“Hunting big game in Alaska with the help of remote-controlled, camera-equipped aircraft will be illegal later this year when new regulations take effect,” adn.com reports. “Troopers brought up the issue with game board members in February after hearing about a drone-assisted moose kill in Interior Alaska in 2012, Chastain said. That moose hunt was reported to troopers by state Department of Fish and Game staff, the trooper captain said, but there were few details about it, because the moose kill was apparently legal and troopers did not investigate it.” Color me confused. What the problem? And the Game Board’s rationale for government intervention in drone assisted hunting is . . .
Prohibiting the use of drones is based on the same principle of fairness as the same-day airborne regs, [operations commander for the Wildlife Troopers Capt.
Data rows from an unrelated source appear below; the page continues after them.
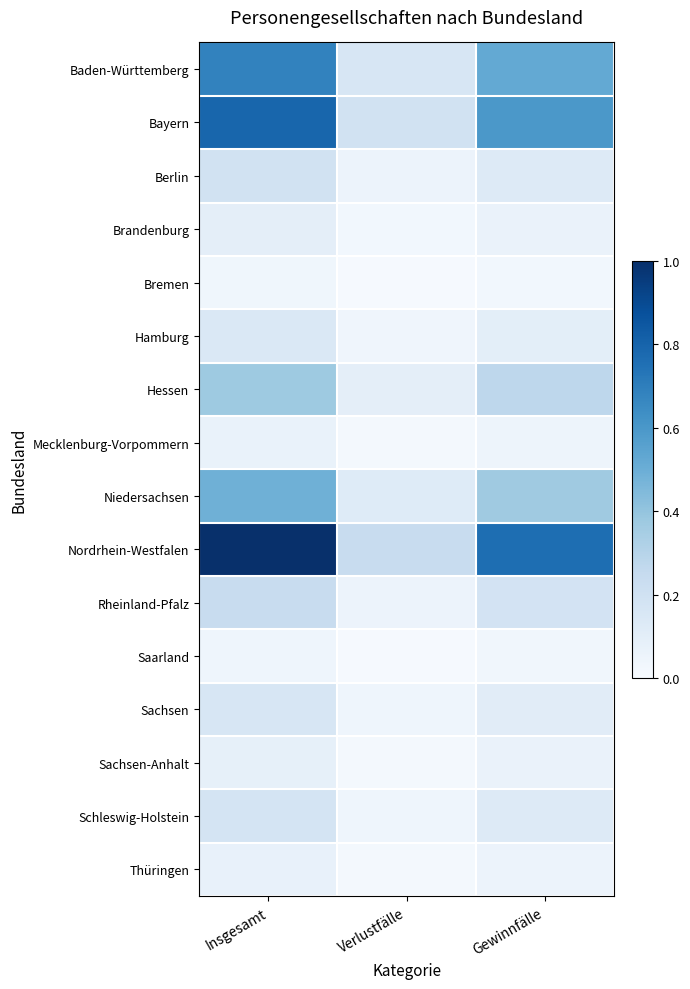

At Insgesamt, list the series in order from largest to smallest.

Nordrhein-Westfalen, Bayern, Baden-Württemberg, Niedersachsen, Hessen, Rheinland-Pfalz, Berlin, Schleswig-Holstein, Sachsen, Hamburg, Brandenburg, Sachsen-Anhalt, Thüringen, Mecklenburg-Vorpommern, Saarland, Bremen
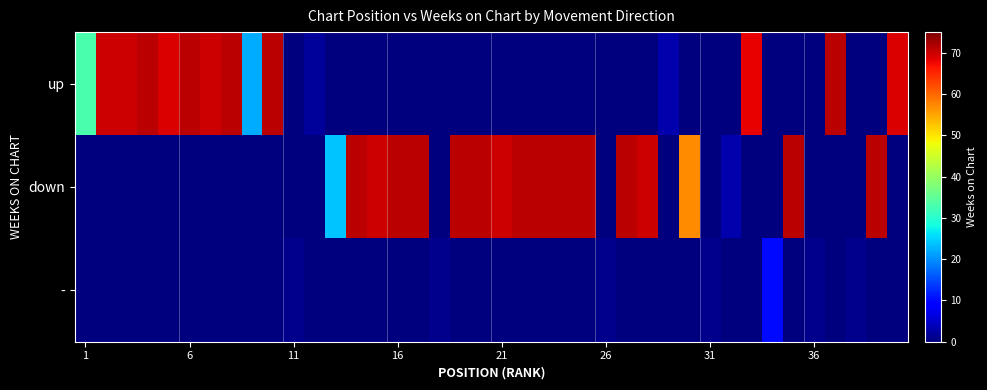

Which series has the widest spread of values?

up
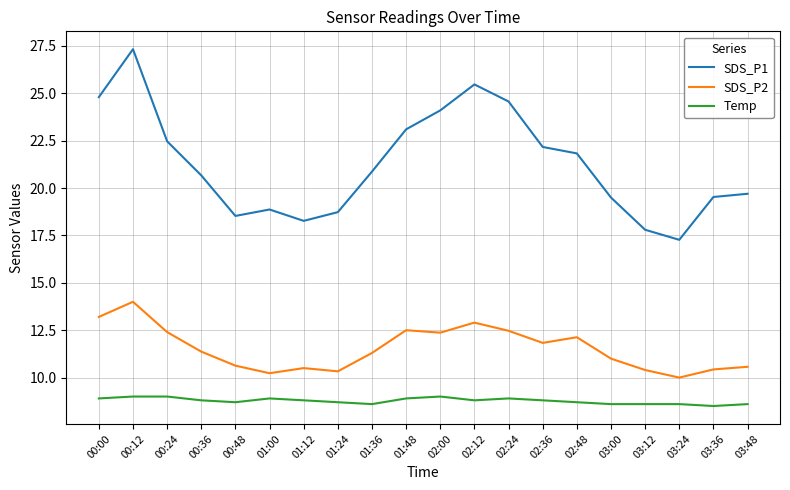

Count the number of categories in the chart.

20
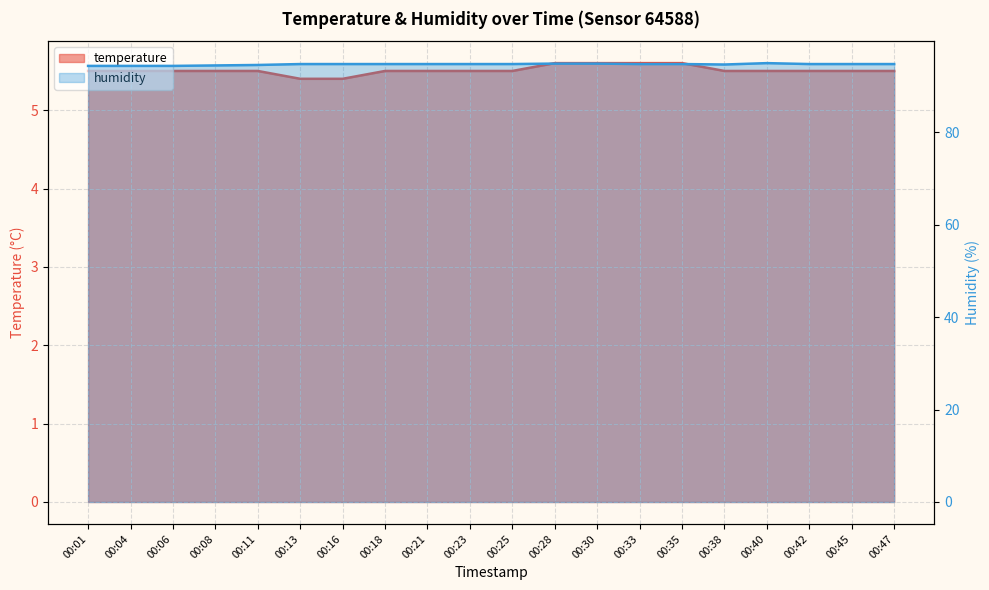

What are all the series names shown in the legend?

temperature, humidity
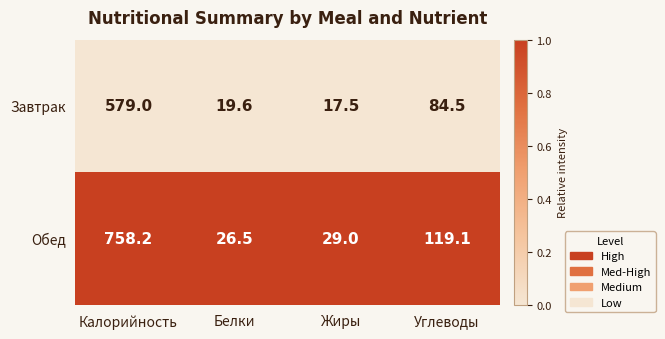

What is the spread (max minus min) of values at Калорийность?

179.2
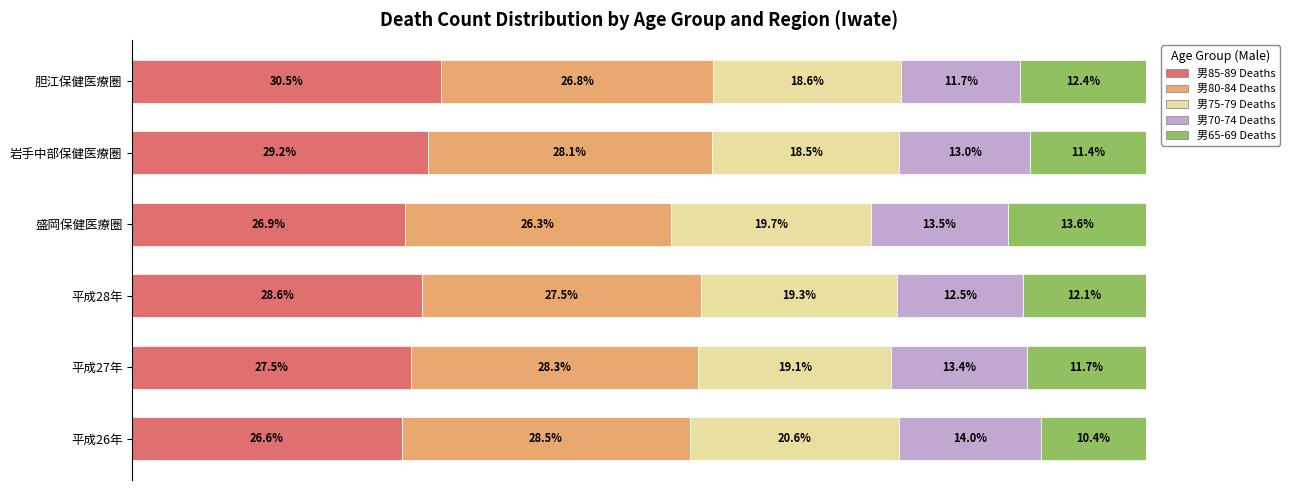

What is the value of the Output Shape Mismatch (男70-74) bar at the 2nd from the left?

13.4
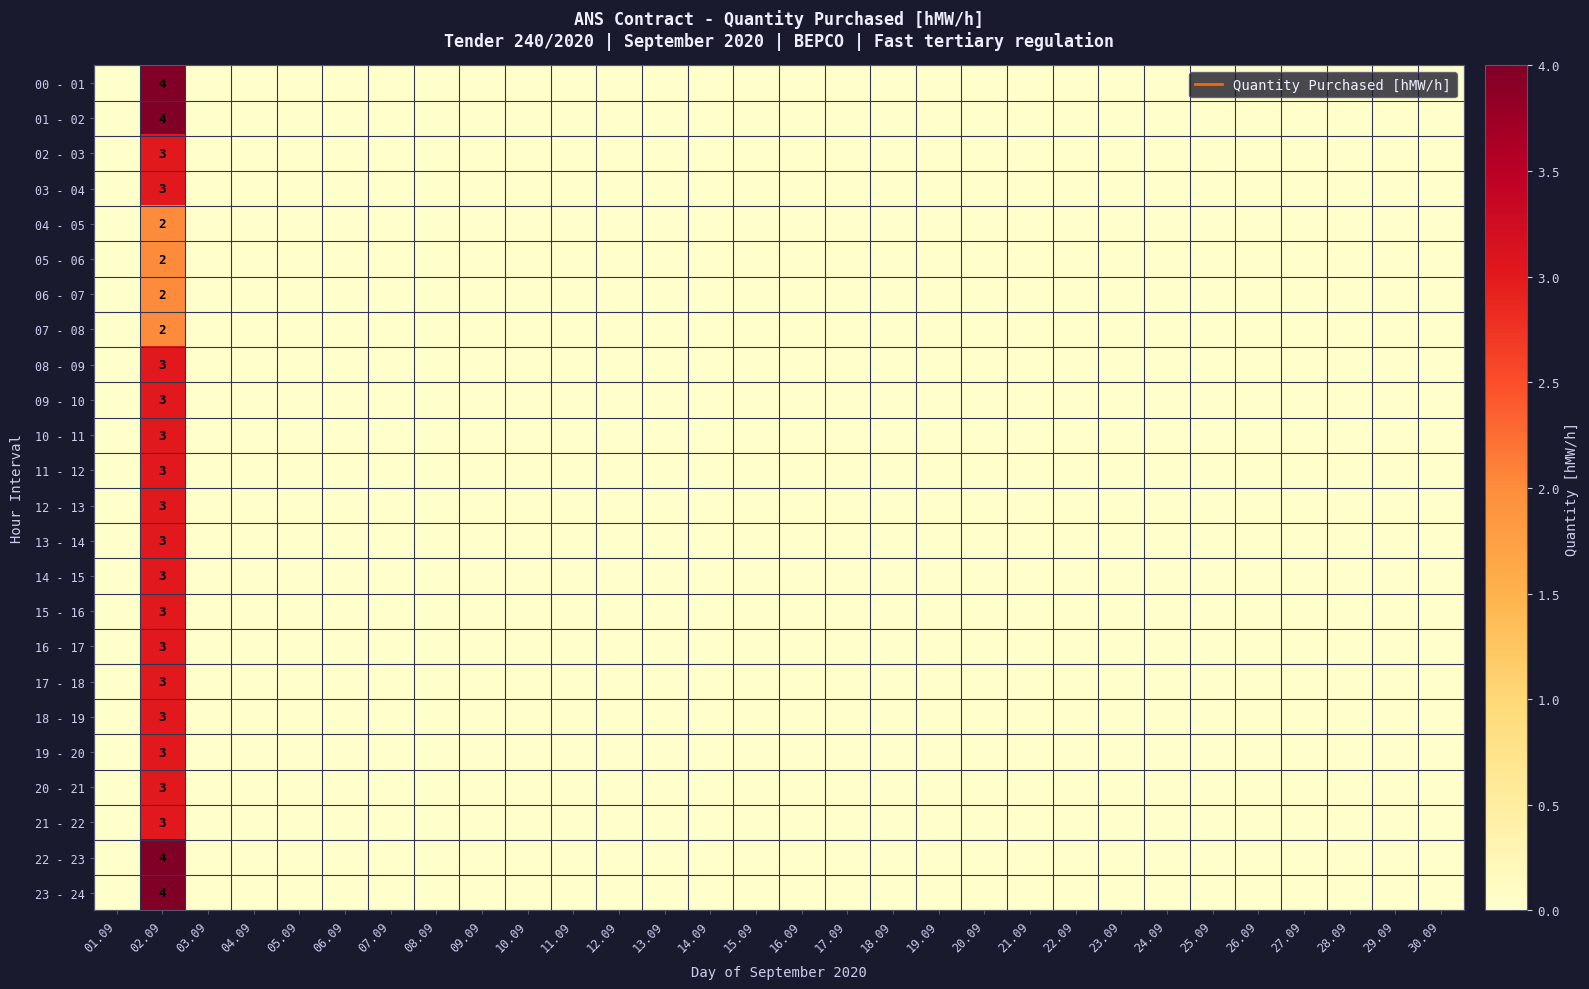

True or false: 00 - 01 has a value of 2 at 10.09.

False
Bernard] Chastain said.
In the proposed regulation, remote-controlled aircraft are listed with unlawful hunting methods including the use of poison, bombs, radio communication or exploding salt licks, among other things.
“Other people don’t have a fair opportunity to take game if somebody else is able to do that,” Chastain said. “On the biology side, if you make it too easy to take animals, then there’s not opportunity for everybody else out there, because they can only allow so many animals to be taken.”
Didn’t Kurt Vonnegut write a short story along these lines? Long story short, Louisiana remains the drone-assisted hunter’s go-to happy hunting ground. Who’d a thunk it?